RE: If free will was not real
July 27, 2016 at 11:07 pm
(This post was last modified: July 27, 2016 at 11:08 pm by Excited Penguin.)
(July 27, 2016 at 10:55 pm)Jehanne Wrote:(July 27, 2016 at 10:26 pm)Excited Penguin Wrote: How can there be a but here? What warrants a but?
If you're a determinist, why cater to compatibilists? I don't get you.
I assumed you were a compatibilist because you specifically said you didn't believe absolute free will didn't exist, which pretty much sums up compatibilist's views.
You can't "respect" someone's views if you don't agree with them. Or, are you talking about the sort of respect where you don't go screaming in the streets, cut people's heads off and terrorize the populace because of a difference of opinion?

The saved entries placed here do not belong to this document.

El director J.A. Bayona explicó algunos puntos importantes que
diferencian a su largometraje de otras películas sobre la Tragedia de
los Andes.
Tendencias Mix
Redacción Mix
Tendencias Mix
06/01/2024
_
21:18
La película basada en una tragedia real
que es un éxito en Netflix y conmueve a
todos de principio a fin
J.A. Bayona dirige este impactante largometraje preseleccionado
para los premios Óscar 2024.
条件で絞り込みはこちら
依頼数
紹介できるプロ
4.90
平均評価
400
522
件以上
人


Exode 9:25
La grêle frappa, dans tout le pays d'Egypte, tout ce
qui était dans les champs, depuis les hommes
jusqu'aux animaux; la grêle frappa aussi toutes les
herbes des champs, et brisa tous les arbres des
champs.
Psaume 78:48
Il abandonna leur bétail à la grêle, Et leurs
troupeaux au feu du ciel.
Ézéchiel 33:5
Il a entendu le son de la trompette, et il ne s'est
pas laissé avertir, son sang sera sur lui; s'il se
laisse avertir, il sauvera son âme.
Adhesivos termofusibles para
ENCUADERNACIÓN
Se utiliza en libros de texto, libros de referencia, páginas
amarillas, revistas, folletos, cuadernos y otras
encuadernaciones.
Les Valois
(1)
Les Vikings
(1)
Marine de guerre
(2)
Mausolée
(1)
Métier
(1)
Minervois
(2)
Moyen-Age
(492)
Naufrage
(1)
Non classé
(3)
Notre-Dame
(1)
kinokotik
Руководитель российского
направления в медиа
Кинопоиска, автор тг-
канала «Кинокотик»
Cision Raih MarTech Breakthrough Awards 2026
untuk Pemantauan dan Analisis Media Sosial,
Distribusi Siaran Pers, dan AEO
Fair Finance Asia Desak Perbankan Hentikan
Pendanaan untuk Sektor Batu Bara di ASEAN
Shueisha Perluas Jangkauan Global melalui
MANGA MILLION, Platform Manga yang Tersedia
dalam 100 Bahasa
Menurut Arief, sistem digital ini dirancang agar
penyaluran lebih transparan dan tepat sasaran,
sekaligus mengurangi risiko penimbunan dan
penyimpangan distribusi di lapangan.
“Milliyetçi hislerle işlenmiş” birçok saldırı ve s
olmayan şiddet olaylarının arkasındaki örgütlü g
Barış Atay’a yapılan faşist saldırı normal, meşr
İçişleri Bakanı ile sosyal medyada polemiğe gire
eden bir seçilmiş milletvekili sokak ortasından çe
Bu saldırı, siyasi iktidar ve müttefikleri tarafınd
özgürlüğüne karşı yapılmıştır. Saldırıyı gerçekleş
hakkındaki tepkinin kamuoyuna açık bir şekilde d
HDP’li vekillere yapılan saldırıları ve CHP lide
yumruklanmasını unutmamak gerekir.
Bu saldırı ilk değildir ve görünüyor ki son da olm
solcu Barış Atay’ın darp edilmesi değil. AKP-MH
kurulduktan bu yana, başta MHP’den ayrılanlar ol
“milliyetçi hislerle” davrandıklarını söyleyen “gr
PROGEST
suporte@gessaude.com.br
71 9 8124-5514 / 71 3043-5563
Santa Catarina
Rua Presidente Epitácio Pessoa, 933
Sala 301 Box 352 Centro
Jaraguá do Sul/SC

How, exactly, do you "respect" someone's views, I wonder, while totally disagreeing with those views at the same time. You can respect the person, but there's no respecting the views, especially not if you don't agree with them.
The existence of free will is a mystery; of course, this is referred to as being the the "hard problem". Whether it can be solved or not, I cannot say, but my guess is that it will be solved. Perhaps scientists someday will be able to arrange neurons in such a way as to prove that consciousness is simply biological with no supernatural element required. Or, the hard problem may simply be intractable, which is hardly proof of a soul and/or some other non-materialistic dualism.
There are a lot of good atheistic folk who are compatibilists, and so, I think that everyone, on this question (free will), can fit into the tent.
The existence of free will is not a mystery, because there is no free will.
The hard problem referres to consciousness, not to free will.
Quote:Perhaps scientists someday will be able to arrange neurons in such a way as to prove that consciousness is simply biological with no supernatural element required.
You say that like it's plausible that it is anything but biological. Also, the word supernatural doesn't describe anything real, it's an example of linguistic malfunction(I could get into this and explain it less ambiguously, but that's a whole other subject). They don't have to prove this, anymore than they have to prove there isn't an invisible pony in your backyard. It just doesn't serve any purpose.
Quote:There are a lot of good atheistic folk who are compatibilists, and so, I think that everyone, on this question (free will), can fit into the tent.
What?!
I think consciousness isn't a mystery at all and is already explained, at some level, by what we already know about the brain. It's simply a set of functions of the brain, I believe, something evolution built into us to be better able to survive. That we make much ado about nothing, is simply a side-effect.